Additionally, XAI supports ethical and legal frameworks by addressing transparency issues, such as the “right to explanation” under the European Union’s GDPR [
64], fostering trust in AI systems. This transparency is crucial for encouraging clinician acceptance and trust, as they need confidence that AI systems are safe, interpretable, and aligned with clinical protocols. Furthermore, explainability can help ensure ethical decision-making, especially in high-stakes applications such as healthcare [
65].
As research progresses, integrating XAI with urinary fluorescence profiling can significantly enhance diagnostic precision while also adhering to the ethical standards expected in medical applications [
64,
65]. The future development of this study should further explore the potential of XAI to explain model results and verify them with clinical literature, which will be crucial for gaining acceptance and trust from healthcare stakeholders [
61,
63].
Our study’s findings suggest that urinary fluorescence profiles, combined with ML models, can effectively distinguish between control, benign, and malignant samples, offering prospective diagnostic markers for early-stage EC. The non-invasive nature of this technique, coupled with its cost-effectiveness, makes it a promising tool for large-scale screening and early detection.
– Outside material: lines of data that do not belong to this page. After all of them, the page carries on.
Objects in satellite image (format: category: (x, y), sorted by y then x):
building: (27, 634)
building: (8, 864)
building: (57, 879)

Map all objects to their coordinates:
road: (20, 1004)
Integrating this method into current diagnostic workflows would provide a preliminary screening tool that could guide further diagnostic procedures, such as imaging or biopsy, especially for patients identified as high-risk. This approach could reduce the need for invasive tests in low-risk patients while ensuring more targeted and timely interventions for high-risk individuals. However, its clinical implementation may face barriers, including the need for larger validation cohorts and the establishment of infrastructure for fluorescence-based screening in clinical settings.
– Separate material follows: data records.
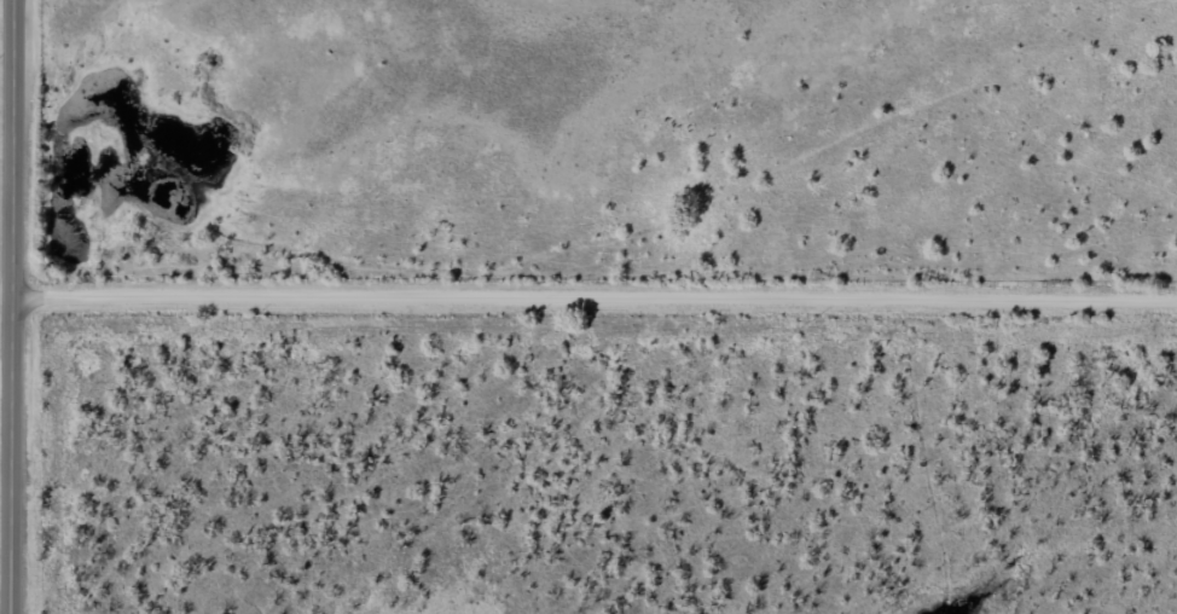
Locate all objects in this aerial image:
road: (597, 295)
road: (18, 307)

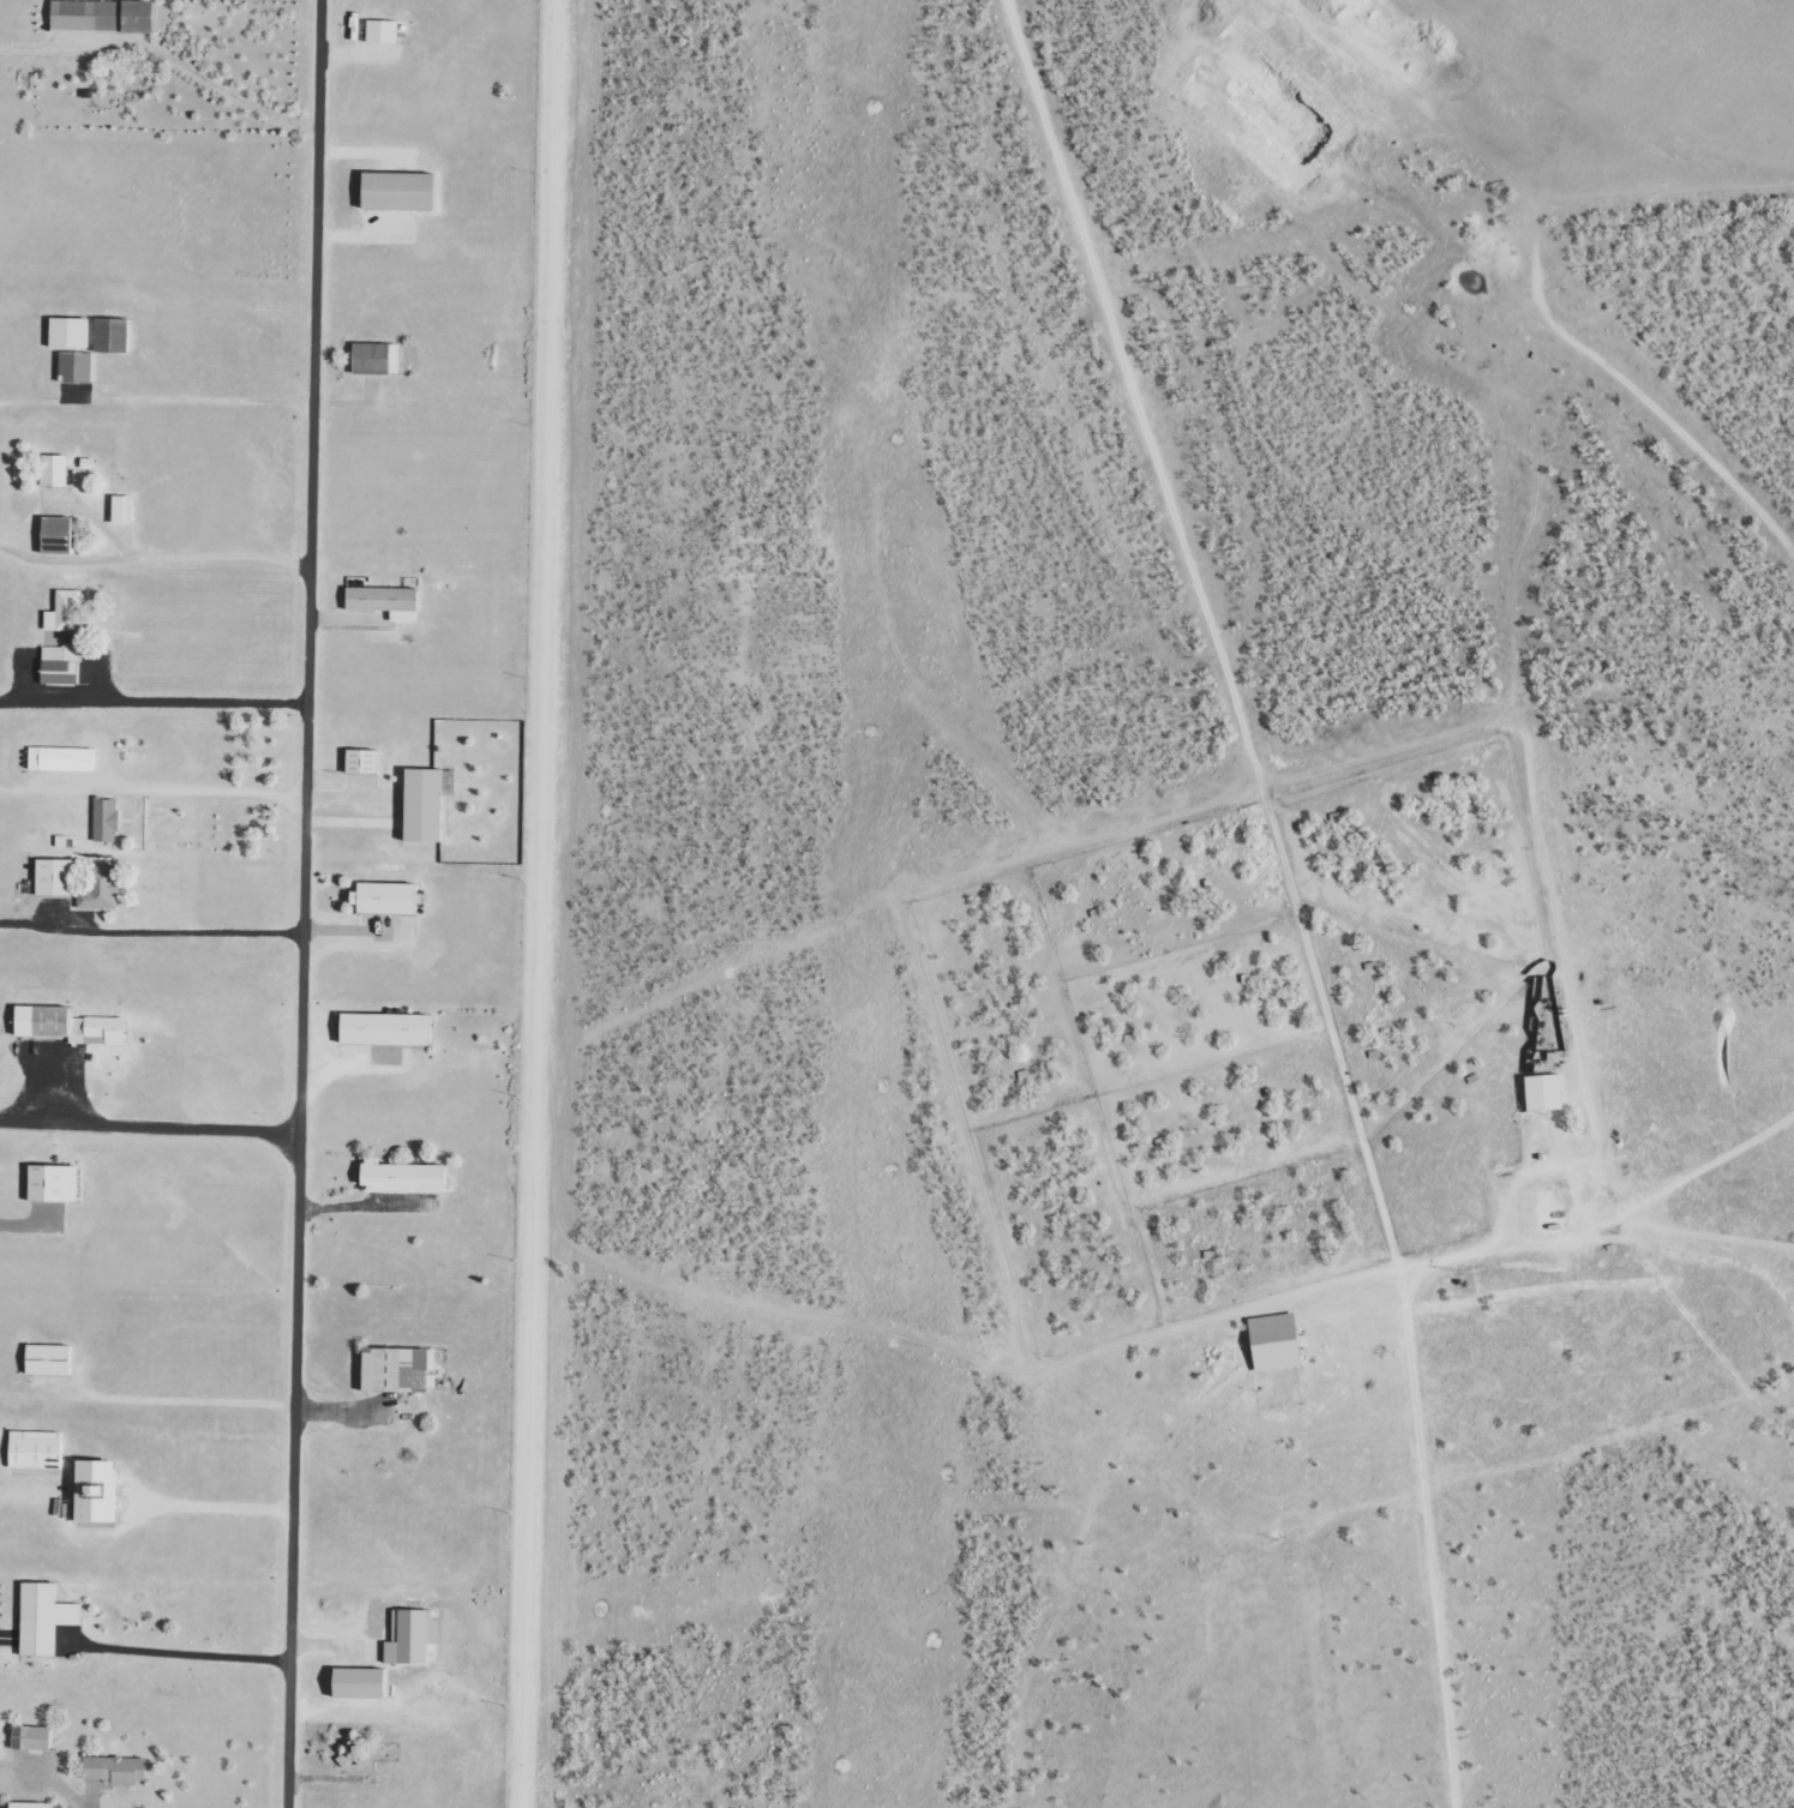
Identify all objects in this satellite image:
airport hangar: (105, 16)
building: (105, 16)
airport hangar: (382, 33)
building: (382, 33)
airport hangar: (403, 190)
building: (403, 190)
road: (157, 268)
airport hangar: (69, 332)
building: (69, 332)
airport hangar: (113, 336)
building: (113, 336)
airport hangar: (374, 358)
building: (374, 358)
airport hangar: (75, 368)
building: (75, 368)
road: (414, 400)
building: (52, 470)
building: (121, 509)
building: (55, 535)
building: (383, 601)
building: (63, 612)
building: (58, 665)
road: (152, 702)
building: (60, 759)
building: (360, 761)
building: (421, 805)
building: (104, 820)
building: (77, 884)
airport: (261, 893)
building: (383, 898)
road: (300, 903)
building: (66, 1026)
airport hangar: (388, 1028)
building: (388, 1028)
building: (1542, 1093)
road: (147, 1128)
building: (400, 1177)
building: (50, 1184)
road: (401, 1322)
building: (1273, 1342)
building: (46, 1360)
building: (395, 1371)
road: (1438, 1371)
building: (34, 1450)
building: (93, 1492)
airport hangar: (43, 1618)
building: (43, 1618)
building: (409, 1636)
building: (357, 1682)
building: (29, 1738)
building: (114, 1769)
building: (25, 1805)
While the preliminary results are promising, further validation with larger cohorts is necessary to confirm these findings. Expanding the analysis to include more benign cases and exploring other cancer types could increase the generalizability and applicability of this affordable diagnostic approach. Overcoming these barriers will be essential to successfully integrating this method into clinical workflows, ensuring it provides a cost-effective, accurate, and scalable solution for early cancer detection.